Passage for review »
^^^^^^^^
Unlike more specific indicators (e.g., extreme energy poverty), the IMDS requires many features to capture its variance. This makes sense because IMDS is a composite index combining diverse dimensions of development that manifest in different ways in satellite imagery.

## 9. Prediction Error Analysis

Understanding where the model makes large errors helps us identify patterns and limitations of satellite-based predictions.

In [None]:
# Create results dataframe for test set
test_results = df_clean.iloc[idx_test].copy()
test_results['imds_actual'] = y_test
test_results['imds_predicted'] = y_test_pred
test_results['error'] = test_errors
test_results['abs_error'] = np.abs(test_errors)

print(f"Test results dataframe created with {len(test_results)} municipalities")

### 9.1 Overpredicted Municipalities

These are municipalities where the model predicts **higher** development than the actual IMDS. The satellite features suggest more development than actually exists.

In [None]:
# Top 10 overpredicted (model predicts higher than actual)
overpredicted = test_results.nsmallest(10, 'error')

print("TOP 10 OVERPREDICTED MUNICIPALITIES")
print("(Model predicts higher development than actual)")
print("=" * 70)

for _, row in overpredicted.iterrows():
    print(f"\n{row['mun']}, {row['dep']}")
^^^^^^^^
Material provided »

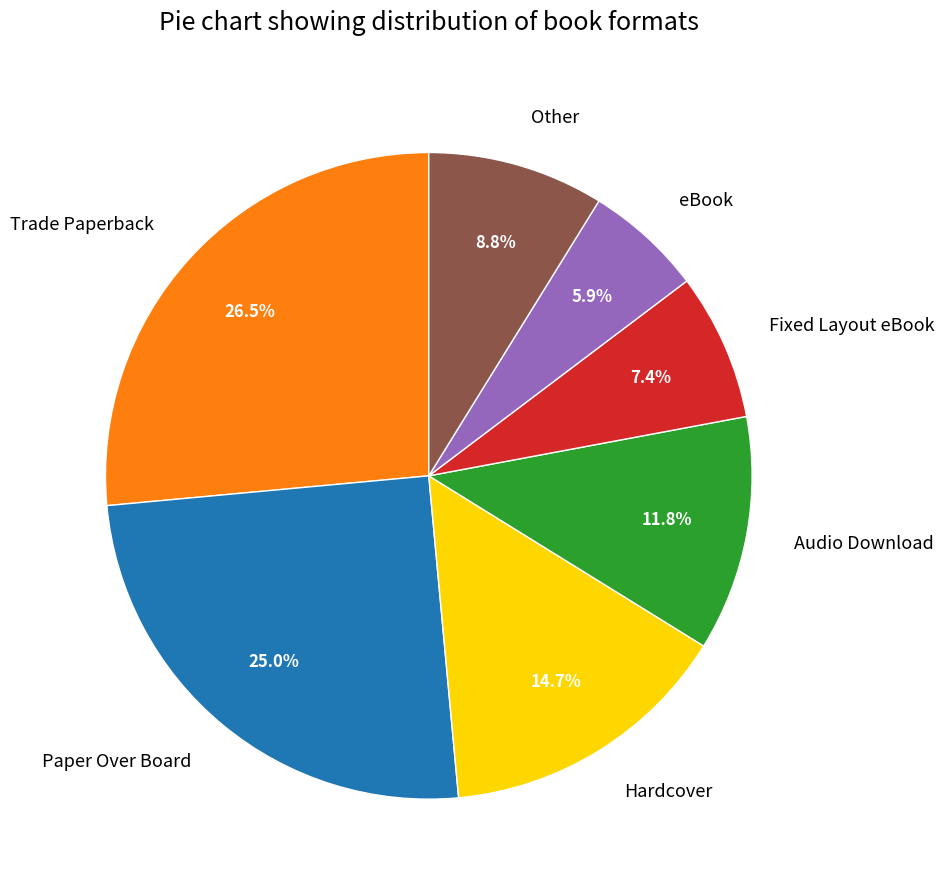

To the nearest percent, what is the average slice percentage?

14%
^^^^^^^^
Parts of the exercise »
A. In the IMDS prediction notebook, why does the IMDS need many features to capture its variance?
B. Carry the IMDS prediction notebook forward from its final line.

Answers to the exercises »
A. It is a composite index combining diverse dimensions of development that manifest in different ways in satellite imagery.

B.
    print(f"  Actual: {row['imds_actual']:.2f} | Predicted: {row['imds_predicted']:.2f} | Error: {row['error']:.2f}")

### 9.2 Underpredicted Municipalities

These are municipalities where the model predicts **lower** development than the actual IMDS. These areas achieve better development outcomes than their satellite features suggest.

In [None]:
# Top 10 underpredicted (model predicts lower than actual)
underpredicted = test_results.nlargest(10, 'error')

print("TOP 10 UNDERPREDICTED MUNICIPALITIES")
print("(Model predicts lower development than actual)")
print("=" * 70)

for _, row in underpredicted.iterrows():
    print(f"\n{row['mun']}, {row['dep']}")
    print(f"  Actual: {row['imds_actual']:.2f} | Predicted: {row['imds_predicted']:.2f} | Error: {row['error']:.2f}")

### 9.3 Error Patterns by Department

In [None]:
# Analyze errors by department
dept_errors = test_results.groupby('dep').agg({
    'error': ['mean', 'std', 'count'],
    'abs_error': 'mean'
}).round(2)

dept_errors.columns = ['Mean Error', 'Std Error', 'Count', 'Mean Abs Error']
dept_errors = dept_errors.sort_values('Mean Error')

print("PREDICTION ERRORS BY DEPARTMENT:")
print("=" * 60)
print(dept_errors.to_string())

In [None]:
# Visualize errors by department
plt.figure(figsize=(10, 5))

dept_order = dept_errors.sort_values('Mean Error').index
colors = ['green' if x > 0 else 'red' for x in dept_errors.loc[dept_order, 'Mean Error']]

plt.barh(dept_order, dept_errors.loc[dept_order, 'Mean Error'], color=colors, edgecolor='black', alpha=0.7)
plt.axvline(x=0, color='black', linestyle='-', lw=1)
plt.xlabel('Mean Prediction Error (Actual - Predicted)', fontsize=11)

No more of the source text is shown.